While there are no simple answers to surviving the economic halt this pandemic has caused, there does exist an even greater question in the nuance of the word, “how.” How you get through this will determine how your brand recovers post-pandemic. I’m not talking about marketing tactics and deals/promotions. I’m talking about the actions your brand will take and the manner in which you take them.
This is the time to transcend the surface answer of “we feed people” and discover a deeper sense of brand purpose and how it manifests in real life. It’s time to leverage your values to fuel customer engagement, innovation, and opportunity not only to survive COVID-19, but to come out of it with more momentum behind your brand than it’s ever had before.
How is that possible? The simple, yet difficult answer is this: dig into your values and turn them into action.
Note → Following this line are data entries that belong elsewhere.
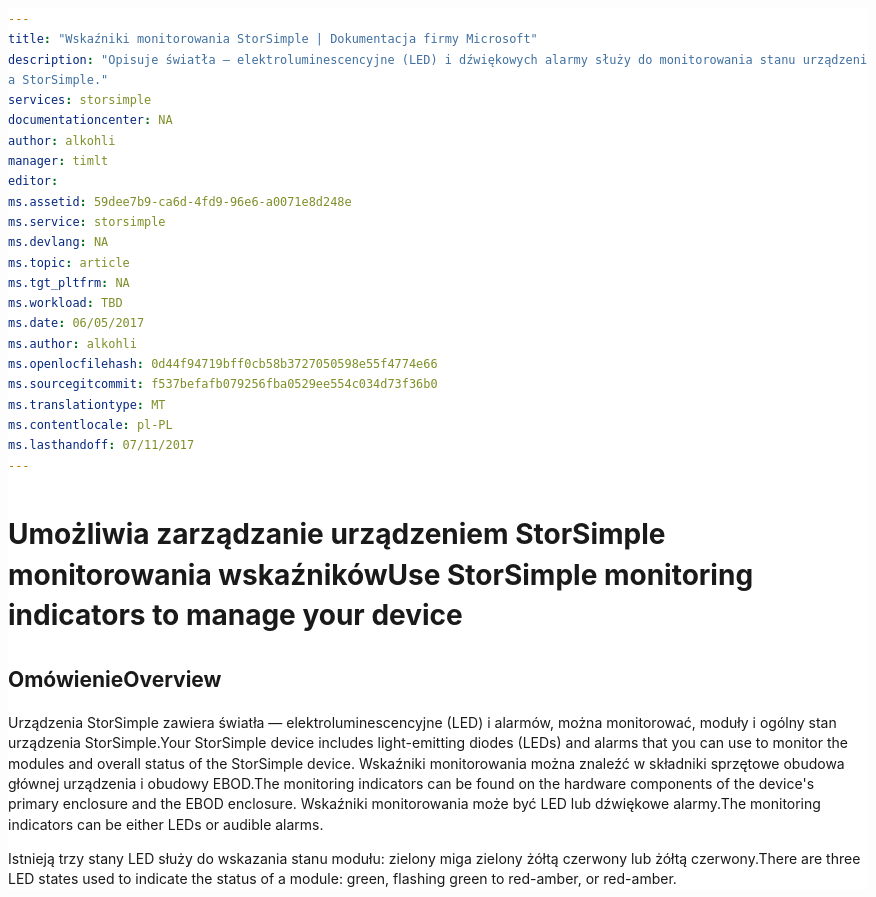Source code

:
 ```yaml
---
title: "Wskaźniki monitorowania StorSimple | Dokumentacja firmy Microsoft"
description: "Opisuje światła — elektroluminescencyjne (LED) i dźwiękowych alarmy służy do monitorowania stanu urządzenia StorSimple."
services: storsimple
documentationcenter: NA
author: alkohli
manager: timlt
editor: 
ms.assetid: 59dee7b9-ca6d-4fd9-96e6-a0071e8d248e
ms.service: storsimple
ms.devlang: NA
ms.topic: article
ms.tgt_pltfrm: NA
ms.workload: TBD
ms.date: 06/05/2017
ms.author: alkohli
ms.openlocfilehash: 0d44f94719bff0cb58b3727050598e55f4774e66
ms.sourcegitcommit: f537befafb079256fba0529ee554c034d73f36b0
ms.translationtype: MT
ms.contentlocale: pl-PL
ms.lasthandoff: 07/11/2017
---
```

# <a name="use-storsimple-monitoring-indicators-to-manage-your-device"></a><span data-ttu-id="c8a0f-103">Umożliwia zarządzanie urządzeniem StorSimple monitorowania wskaźników</span><span class="sxs-lookup"><span data-stu-id="c8a0f-103">Use StorSimple monitoring indicators to manage your device</span></span>
## <a name="overview"></a><span data-ttu-id="c8a0f-104">Omówienie</span><span class="sxs-lookup"><span data-stu-id="c8a0f-104">Overview</span></span>
<span data-ttu-id="c8a0f-105">Urządzenia StorSimple zawiera światła — elektroluminescencyjne (LED) i alarmów, można monitorować, moduły i ogólny stan urządzenia StorSimple.</span><span class="sxs-lookup"><span data-stu-id="c8a0f-105">Your StorSimple device includes light-emitting diodes (LEDs) and alarms that you can use to monitor the modules and overall status of the StorSimple device.</span></span> <span data-ttu-id="c8a0f-106">Wskaźniki monitorowania można znaleźć w składniki sprzętowe obudowa głównej urządzenia i obudowy EBOD.</span><span class="sxs-lookup"><span data-stu-id="c8a0f-106">The monitoring indicators can be found on the hardware components of the device's primary enclosure and the EBOD enclosure.</span></span> <span data-ttu-id="c8a0f-107">Wskaźniki monitorowania może być LED lub dźwiękowe alarmy.</span><span class="sxs-lookup"><span data-stu-id="c8a0f-107">The monitoring indicators can be either LEDs or audible alarms.</span></span>

<span data-ttu-id="c8a0f-108">Istnieją trzy stany LED służy do wskazania stanu modułu: zielony miga zielony żółtą czerwony lub żółtą czerwony.</span><span class="sxs-lookup"><span data-stu-id="c8a0f-108">There are three LED states used to indicate the status of a module: green, flashing green to red-amber, or red-amber.</span></span>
Live your “why,” your brand’s purpose, in your circle of influence and the world around you.
If that sounds a little woo, or even detached from the harsh realities of slumping sales and the need to conserve as much cash as possible, let me propose that living your brand values is the most practical thing to do not only in a crisis but at any time. After all, what you do during a crisis very much dictates the believability of your claims during good times. As Dr. Martin Luther King said, “The ultimate measure of a man is not where he stands in moments of comfort and convenience, but where he stands at times of challenge and controversy.” And nothing could be truer at this moment.
The ultimate measure of a man is not where he stands in moments of comfort and convenience, but where he stands at times of challenge and controversy. – Dr. Martin Luther King
So, how does this come to life for you and your brand? Rather than wax on philosophically, here are some examples of core values (you shouldn’t have too many, or they’re not core), and some ways to act on them:
Value: Convenience
Action: create an LTO family meal engage your owned audience around third party delivery so they don’t even have to pick up.
Value: a moment of fun
Action: re-think your social engagement from a standpoint of empathy for restless families stuck at home and provide novel, brand-connected ways to play games, engage each other, and learn
Value: wellness
Action: promote a free small item for healthcare workers, or better yet, cater a meal to their break room and share the experience via social
Value: friendship
Action: encourage your community manager to engage 1:1 with patrons on social and share something positive about those patrons to your larger audience
Value: taking care of the team
Action: educate your team on how to take advantage of the coronavirus stimulus check, or set up a GoFundMe campaign for an employee in a time of particular crisis
These are just a few ways that your brand values can lead to meaningful action, which in turn drives engagement from loyal patrons and the larger community alike. The re-tooling needed to achieve these efforts becomes a natural source of innovation that can serve long after Coronavirus has bit the dust. Your brand’s values should directly dictate the actions taken to prove to the world around you that you genuinely mean them.
Speaking of which, we’re reminding our clients every chance we get that this crisis will not last forever, but what people remember about their response very well could. How will people remember your brand when all of this is over? Hopefully, as a company that feeds people in more ways than one, and a brand that has doubled up on its promises.